Where does the word "pyautogui" occur in the data below? Copy each line that holds it.

__Source records__:
===============
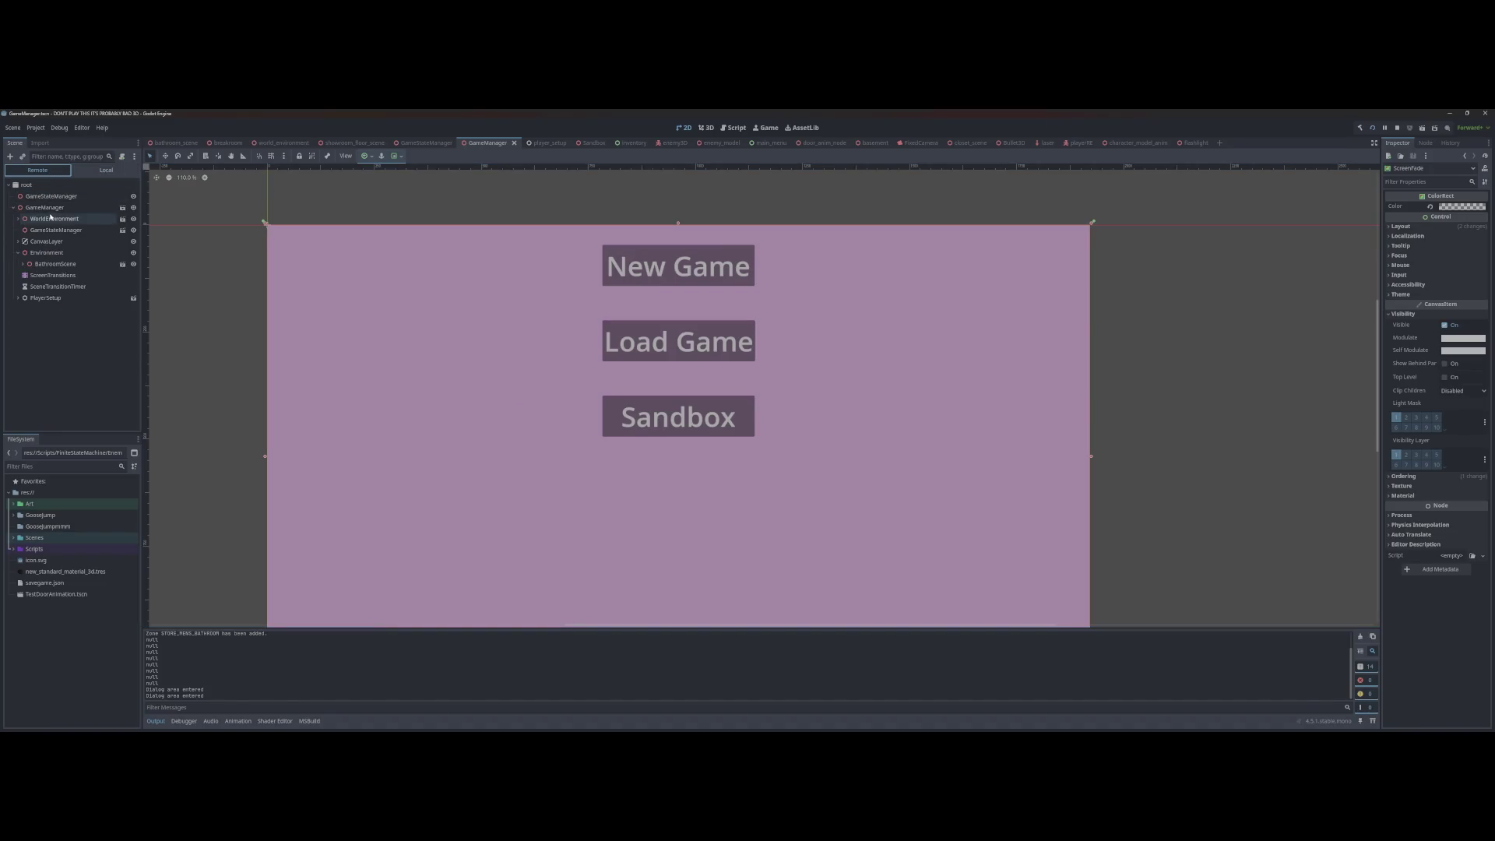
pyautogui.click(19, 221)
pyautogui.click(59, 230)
===============
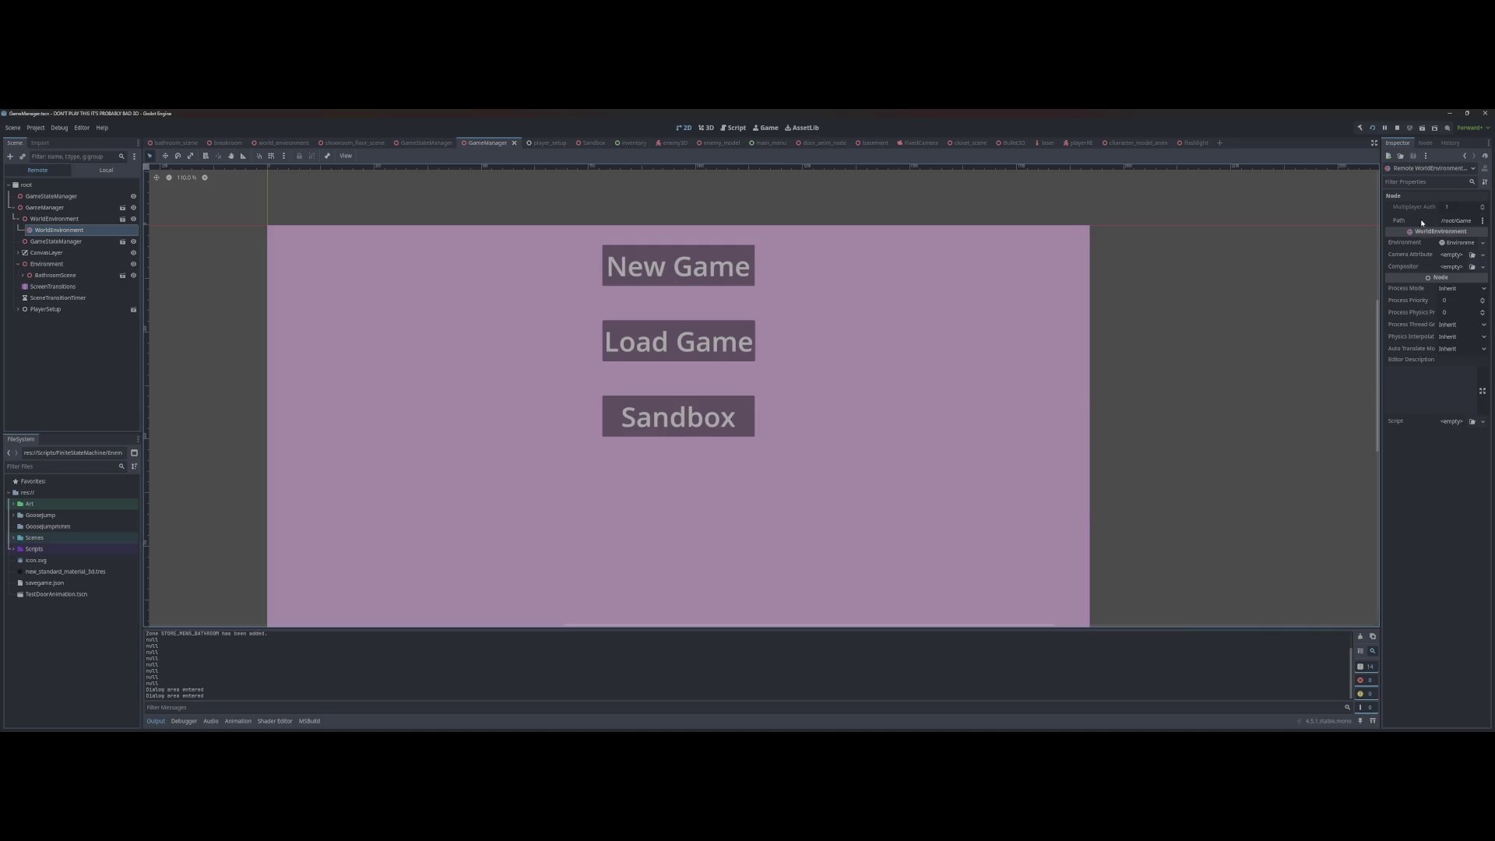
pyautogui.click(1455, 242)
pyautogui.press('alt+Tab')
===============
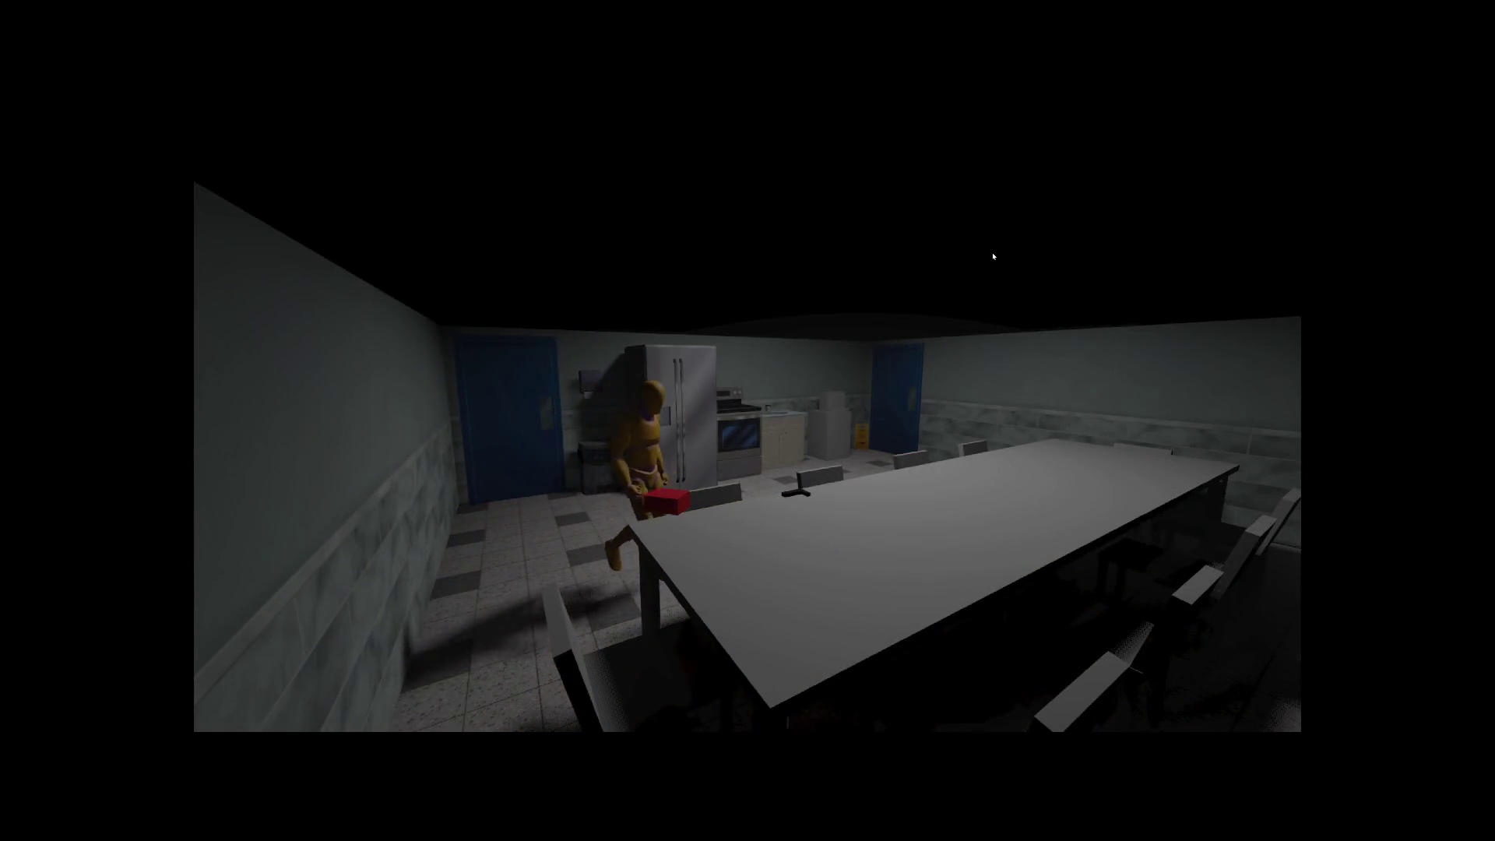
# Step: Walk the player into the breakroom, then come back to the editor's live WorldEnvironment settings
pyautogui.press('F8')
===============
__Solution below__:
pyautogui.click(19, 221)
pyautogui.click(59, 230)
pyautogui.click(1455, 242)
pyautogui.press('alt+Tab')
pyautogui.press('F8')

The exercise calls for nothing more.